Even if you are blessed with the ability to tolerate lactose, there are plenty of reasons to avoid conventionally produced dairy products. The paleo diet is based around four rules laid out by Dr. Loren Cordain. Those rules can be summarised in one sentence: “Only eat foods that you could have hunted or foraged for if you were living off the land thousands of years ago”. Now, you may have been able to get some cow’s milk thousands of years ago, but only a small amount and it would be nothing like modern day milk.

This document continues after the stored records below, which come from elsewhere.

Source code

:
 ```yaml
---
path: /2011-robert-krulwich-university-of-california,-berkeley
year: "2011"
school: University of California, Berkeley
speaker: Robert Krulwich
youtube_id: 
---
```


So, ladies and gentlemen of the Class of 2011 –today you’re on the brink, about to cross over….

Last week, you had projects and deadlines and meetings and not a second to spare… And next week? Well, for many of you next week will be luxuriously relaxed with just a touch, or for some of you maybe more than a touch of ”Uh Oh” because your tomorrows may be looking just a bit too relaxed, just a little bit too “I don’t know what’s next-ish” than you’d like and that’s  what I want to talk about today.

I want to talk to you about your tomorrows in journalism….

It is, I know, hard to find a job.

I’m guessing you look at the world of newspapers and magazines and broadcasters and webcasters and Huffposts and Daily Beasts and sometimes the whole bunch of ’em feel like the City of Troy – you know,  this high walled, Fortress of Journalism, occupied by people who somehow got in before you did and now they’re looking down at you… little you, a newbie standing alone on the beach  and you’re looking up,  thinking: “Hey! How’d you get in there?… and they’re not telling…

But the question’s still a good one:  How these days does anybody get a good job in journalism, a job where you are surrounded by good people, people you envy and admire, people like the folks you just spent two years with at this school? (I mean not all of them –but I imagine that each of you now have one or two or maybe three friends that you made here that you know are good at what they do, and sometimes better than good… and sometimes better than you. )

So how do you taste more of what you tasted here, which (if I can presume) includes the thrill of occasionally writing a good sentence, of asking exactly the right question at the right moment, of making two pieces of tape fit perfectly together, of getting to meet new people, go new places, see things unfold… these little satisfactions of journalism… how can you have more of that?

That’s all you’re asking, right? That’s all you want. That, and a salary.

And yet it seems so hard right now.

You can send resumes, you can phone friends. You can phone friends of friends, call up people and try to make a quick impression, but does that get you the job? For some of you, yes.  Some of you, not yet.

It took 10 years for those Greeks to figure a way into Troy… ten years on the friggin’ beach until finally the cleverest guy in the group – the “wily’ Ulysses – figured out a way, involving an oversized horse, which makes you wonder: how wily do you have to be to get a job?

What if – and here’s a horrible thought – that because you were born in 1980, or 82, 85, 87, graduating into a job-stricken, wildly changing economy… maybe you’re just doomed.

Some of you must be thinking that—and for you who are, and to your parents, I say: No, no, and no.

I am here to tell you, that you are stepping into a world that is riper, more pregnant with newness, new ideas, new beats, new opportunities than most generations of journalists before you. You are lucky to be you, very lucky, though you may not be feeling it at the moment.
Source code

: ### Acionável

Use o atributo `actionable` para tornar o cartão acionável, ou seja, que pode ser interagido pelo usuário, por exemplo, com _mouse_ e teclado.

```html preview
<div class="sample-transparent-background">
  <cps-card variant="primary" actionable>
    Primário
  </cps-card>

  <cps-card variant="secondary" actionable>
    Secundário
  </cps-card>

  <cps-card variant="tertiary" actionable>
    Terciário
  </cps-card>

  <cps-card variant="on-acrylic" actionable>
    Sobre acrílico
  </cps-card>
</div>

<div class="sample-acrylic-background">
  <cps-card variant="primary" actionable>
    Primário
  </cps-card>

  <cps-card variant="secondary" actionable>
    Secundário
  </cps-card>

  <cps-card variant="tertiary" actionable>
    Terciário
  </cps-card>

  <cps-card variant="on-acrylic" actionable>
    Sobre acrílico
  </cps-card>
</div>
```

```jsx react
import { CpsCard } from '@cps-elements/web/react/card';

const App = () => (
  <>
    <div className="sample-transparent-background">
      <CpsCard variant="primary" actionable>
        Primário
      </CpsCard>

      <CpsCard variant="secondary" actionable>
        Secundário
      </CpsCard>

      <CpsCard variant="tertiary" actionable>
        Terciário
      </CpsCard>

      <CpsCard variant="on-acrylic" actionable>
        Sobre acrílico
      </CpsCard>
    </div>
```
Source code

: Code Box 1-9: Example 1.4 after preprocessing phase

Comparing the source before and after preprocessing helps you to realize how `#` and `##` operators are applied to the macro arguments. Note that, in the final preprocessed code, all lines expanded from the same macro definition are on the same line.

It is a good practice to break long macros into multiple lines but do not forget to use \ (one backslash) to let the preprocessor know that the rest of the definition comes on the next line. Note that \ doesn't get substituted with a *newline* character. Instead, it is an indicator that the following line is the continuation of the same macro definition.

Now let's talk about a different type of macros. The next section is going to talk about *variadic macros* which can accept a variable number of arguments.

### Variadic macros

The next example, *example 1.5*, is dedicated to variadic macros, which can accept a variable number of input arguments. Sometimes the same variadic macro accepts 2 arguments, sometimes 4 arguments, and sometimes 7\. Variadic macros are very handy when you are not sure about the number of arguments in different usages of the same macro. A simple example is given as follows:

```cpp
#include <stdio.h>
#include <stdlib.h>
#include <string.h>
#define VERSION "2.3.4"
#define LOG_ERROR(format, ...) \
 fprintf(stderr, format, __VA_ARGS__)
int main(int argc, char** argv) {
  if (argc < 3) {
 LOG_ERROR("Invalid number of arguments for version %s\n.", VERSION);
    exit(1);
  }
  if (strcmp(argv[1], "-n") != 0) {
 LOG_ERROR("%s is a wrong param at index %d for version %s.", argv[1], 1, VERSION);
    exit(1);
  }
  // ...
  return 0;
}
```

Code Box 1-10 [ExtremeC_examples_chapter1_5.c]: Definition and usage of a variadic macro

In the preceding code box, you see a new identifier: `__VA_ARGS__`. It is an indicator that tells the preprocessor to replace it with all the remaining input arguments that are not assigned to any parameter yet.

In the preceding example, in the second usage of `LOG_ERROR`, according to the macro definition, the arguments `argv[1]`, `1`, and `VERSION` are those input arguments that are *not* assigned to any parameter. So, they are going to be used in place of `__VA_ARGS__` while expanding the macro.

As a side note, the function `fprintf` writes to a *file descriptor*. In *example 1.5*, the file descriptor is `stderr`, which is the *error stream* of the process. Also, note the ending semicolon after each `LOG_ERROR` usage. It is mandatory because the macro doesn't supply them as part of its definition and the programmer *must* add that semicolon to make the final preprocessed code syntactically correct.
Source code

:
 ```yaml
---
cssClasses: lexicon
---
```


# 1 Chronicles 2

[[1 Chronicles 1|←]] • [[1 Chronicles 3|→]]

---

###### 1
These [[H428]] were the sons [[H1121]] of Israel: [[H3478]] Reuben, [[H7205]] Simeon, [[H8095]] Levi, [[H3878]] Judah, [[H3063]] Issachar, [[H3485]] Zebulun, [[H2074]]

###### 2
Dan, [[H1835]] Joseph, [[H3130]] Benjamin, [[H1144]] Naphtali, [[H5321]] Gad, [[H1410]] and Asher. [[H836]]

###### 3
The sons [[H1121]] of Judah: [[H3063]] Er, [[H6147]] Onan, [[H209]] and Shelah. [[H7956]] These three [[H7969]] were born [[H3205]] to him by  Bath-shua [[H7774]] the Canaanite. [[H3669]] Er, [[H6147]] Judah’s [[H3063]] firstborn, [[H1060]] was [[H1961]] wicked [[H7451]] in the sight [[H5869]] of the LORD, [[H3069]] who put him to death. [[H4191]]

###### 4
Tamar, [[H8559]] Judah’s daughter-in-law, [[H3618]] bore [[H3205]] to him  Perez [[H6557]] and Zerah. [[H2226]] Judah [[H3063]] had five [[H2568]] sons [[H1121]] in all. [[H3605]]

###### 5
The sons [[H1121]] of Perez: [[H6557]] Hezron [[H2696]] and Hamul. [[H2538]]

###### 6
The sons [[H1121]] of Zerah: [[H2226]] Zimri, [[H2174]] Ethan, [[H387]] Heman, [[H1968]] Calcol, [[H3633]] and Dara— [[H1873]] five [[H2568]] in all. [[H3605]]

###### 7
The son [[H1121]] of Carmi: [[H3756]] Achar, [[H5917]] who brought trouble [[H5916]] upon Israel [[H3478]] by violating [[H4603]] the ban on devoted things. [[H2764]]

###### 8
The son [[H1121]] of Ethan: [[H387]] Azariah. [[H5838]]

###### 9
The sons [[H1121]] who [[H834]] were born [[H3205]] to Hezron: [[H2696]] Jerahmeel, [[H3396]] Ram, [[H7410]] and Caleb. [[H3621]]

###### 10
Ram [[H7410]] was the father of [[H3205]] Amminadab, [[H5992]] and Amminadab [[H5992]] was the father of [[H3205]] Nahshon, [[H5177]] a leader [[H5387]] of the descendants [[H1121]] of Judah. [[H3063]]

Milk produced in modern dairies is definitely not made in a way that follows the philosophies of the paleo diet. When milk is pasteurised and homogenised it makes the milk sugars and the useful nutrients harder to digest and causes allergenic proteins to stick in the fat, meaning you are exposed to them even if you eat the butter or cream instead of drinking milk. In addition, some farms make cows pregnant while they are still nursing their last baby. This is considered to be an unethical practice because it means that the cow does not get enough time to recover from the challenges of pregnancy and giving birth. In addition, it introduces extra hormones, such as estrogen, to the milk. Excess estrogen can give women more severe menstrual crams, cause prostate cancer in men and increases your risk of various allergies, eczema, osteoporosis and other conditions. If you must drink milk and eat cream, grass-fed cow’s milk from an ethical dairy is the best option.